Aid for famine relief came from basically three sources:

The British Government - approx 9 million pounds.

The British Society of Friends (Quakers) - 2.5 million pounds

America (greatest contributers being among the Indian nations) - 1.5 million pounds

Very few American ships transported the emigrants (Passage was charged and passengers had to have goods or money to the value of £10 - they also had to be in good health). Charitable Aid shipped to Ireland from America on American vessels was charged at normal cargo rates, similar aid shipped on British vessels was transported free of charge.

Entry point for the bulk of Irish fleeing the famine was down the St. Lawrence - their main point of entry into the United States was Chicago, the emigrants crossing the Great Lakes. "City of Chicago" is a much better song and definitiely more accurate regarding this episode in history.

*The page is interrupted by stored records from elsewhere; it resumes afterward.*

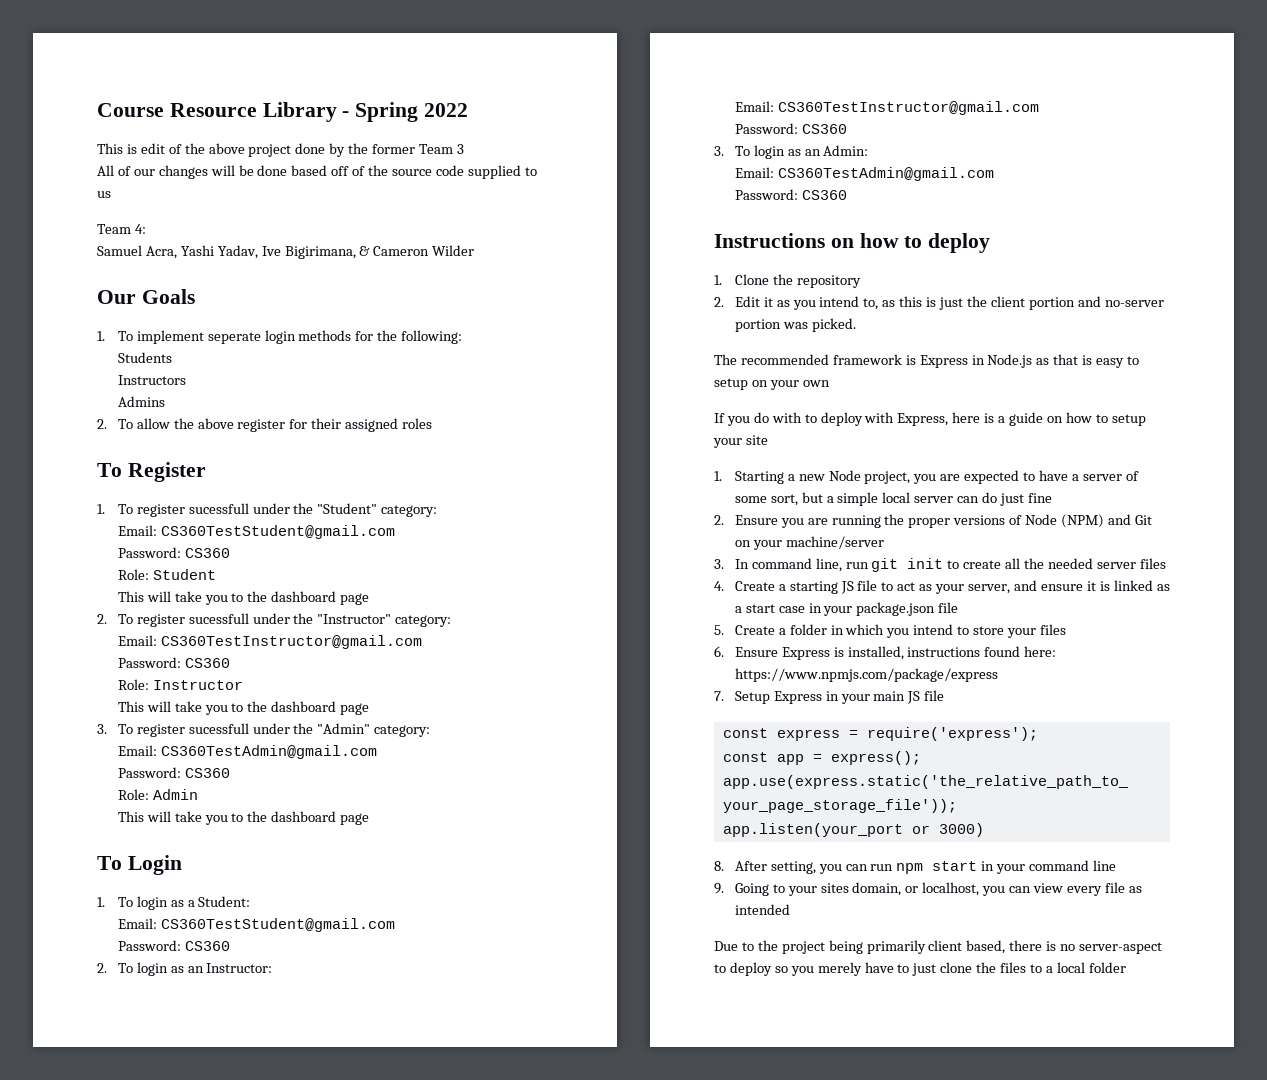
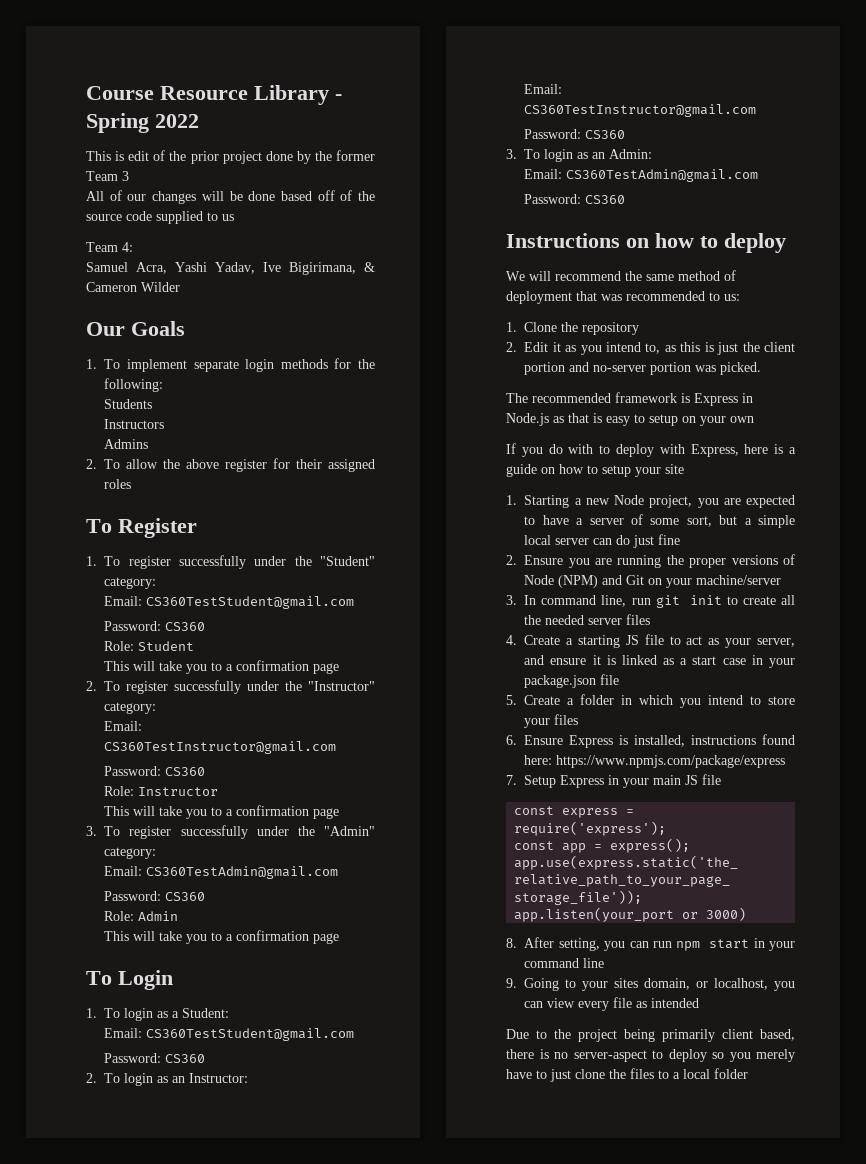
[208,143,245,154] above -> [190,151,219,164] prior
[207,332,261,344] seperate -> [193,360,239,372] separate
[188,503,249,514] sucessfull -> [178,555,246,569] successfully
[247,591,337,602] the dashboard -> [226,660,310,671] a confirmation
[188,613,249,624] sucessfull -> [174,680,242,694] successfully
[247,701,337,712] the dashboard -> [226,805,310,816] a confirmation
[188,723,249,734] sucessfull -> [180,825,248,839] successfully
[247,811,337,822] the dashboard -> [226,930,310,941] a confirmation
(991, 243) none -> [506,270,736,281] [506,291,740,304] // We will recommend the same method of deployment that was recommended to us:

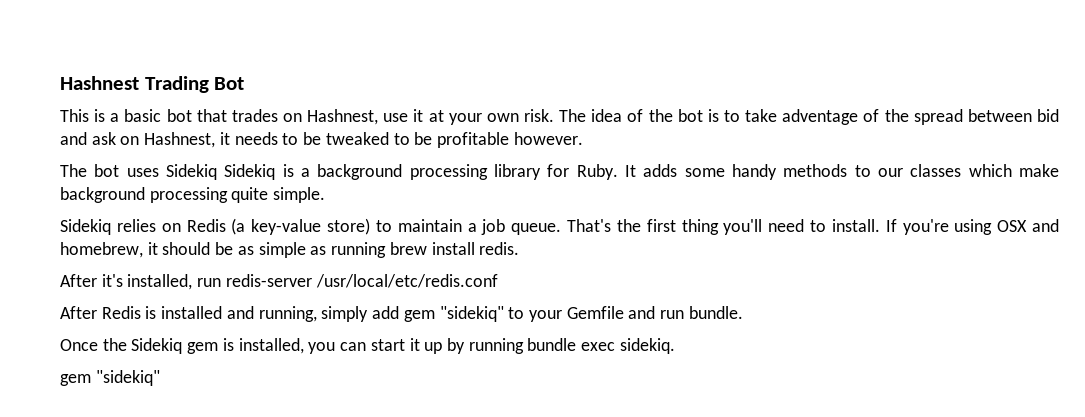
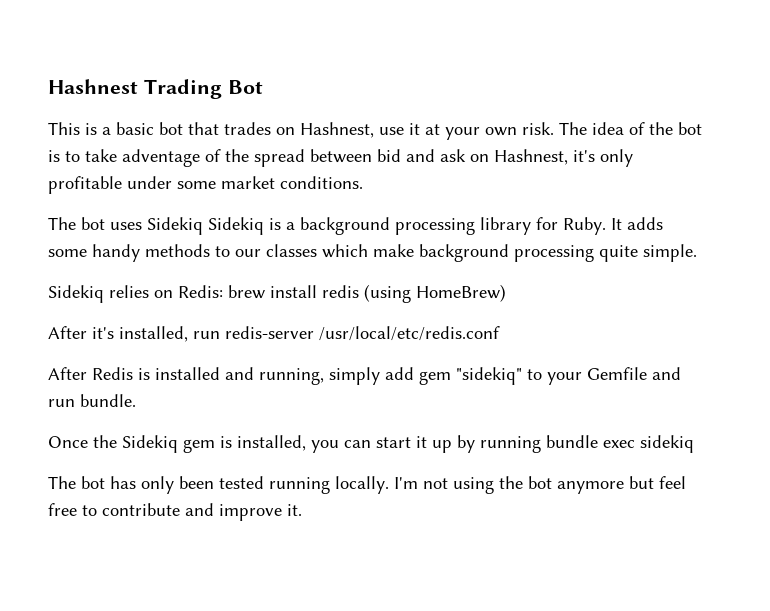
[219,132,583,148] it needs to be tweaked to be profitable however. -> [573,149,633,167] [48,176,363,194] it's only profitable under some market conditions.
[186,218,1060,235] [60,242,520,258] Redis (a key-value store) to maintain a job queue. That's the first thing you'll need to install. If you're using OSX and homebrew, it should be as simple as running brew install redis. -> [178,284,506,303] Redis: brew install redis (using HomeBrew)
[619,338,675,354] [60,370,160,386] sidekiq. // gem "sidekiq" -> [640,435,694,453] [48,476,686,494] [48,503,302,521] sidekiq // The bot has only been tested running locally. I'm not using the bot anymore but feel free to contribute and improve it.

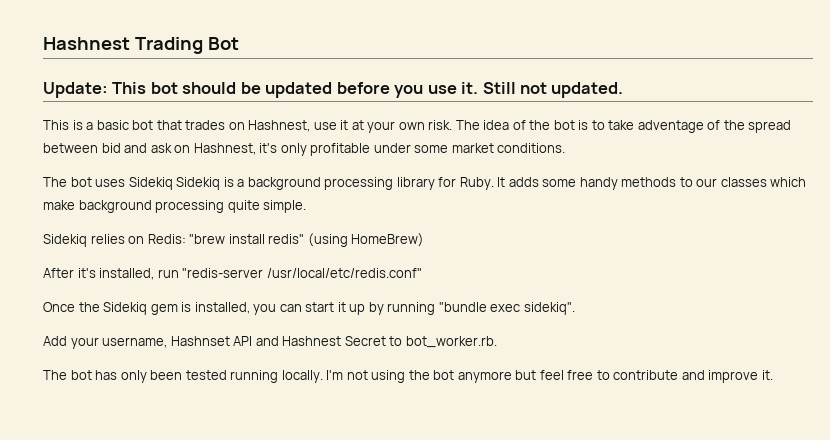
(263, 87) none -> [43,82,624,98] // Update: This bot should be updated before you use it. Still not updated.
[228,285,359,299] brew install redis -> [189,234,305,244] "brew install redis"
[225,326,500,341] [48,367,681,385] [48,394,136,407] redis-server /usr/local/etc/redis.conf // After Redis is installed and running, simply add gem "sidekiq" to your Gemfile and run bundle. -> [182,268,422,278] "redis-server /usr/local/etc/redis.conf"
[546,435,694,453] bundle exec sidekiq -> [438,302,575,315] [43,336,497,349] "bundle exec sidekiq". // Add your username, Hashnset API and Hashnest Secret to bot_worker.rb.

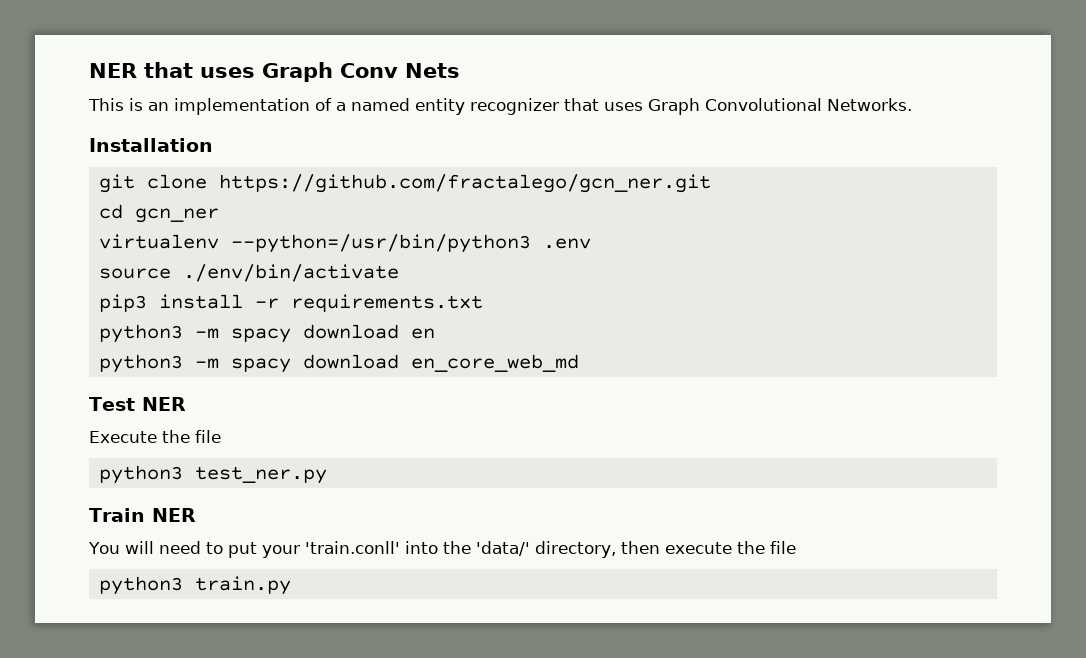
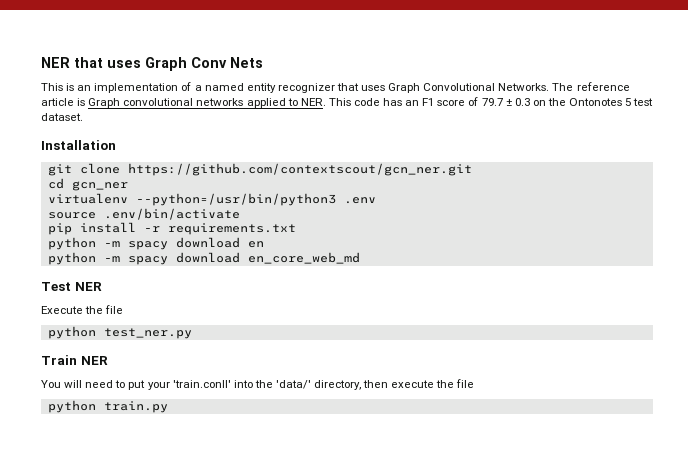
(912, 104) none -> [552,82,630,91] [41,97,654,108] [41,113,83,121] The reference article is Graph convolutional networks applied to NER. This code has an F1 score of 79.7 ± 0.3 on the Ontonotes 5 test dataset.
[218,174,711,193] https://github.com/fractalego/gcn_ner.git -> [127,163,472,176] https://github.com/contextscout/gcn_ner.git
[182,264,399,282] [98,294,147,312] ./env/bin/activate // pip3 -> [103,208,240,220] [47,223,72,235] .env/bin/activate // pip
[98,324,183,343] python3 -> [47,237,96,250] python
[98,354,183,373] python3 -> [47,252,96,265] python
[98,465,183,484] python3 -> [47,326,96,339] python
[98,576,183,595] python3 -> [47,400,96,413] python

As to manufactured indifference those of you who can remember it - think back to the famine in Ethiopia and the Sudan - even with the entire world aware, with means of distribution at their disposal (ships, aircraft, helicopters, trucks) still thousands died each day. In the Ireland of the mid 1800's the only means of delivery was by sailing vessel and horse drawn wagons. Apply that to the west coast of Ireland where there were few ports, scant wharehousing and poor roads. To transport one wagon of relief supplies requires five wagons of forage for the draught horses - Not easy.

History viewed with present day values and taking individual incidents in isolatation is about the worst way of arriving at any conclusion you can get. Take whatever incident view that in the context of it's time, look at the big picture, then view that incident as seen from all sides - you then stand a better chance at arriving at the when's, the why's and the how's.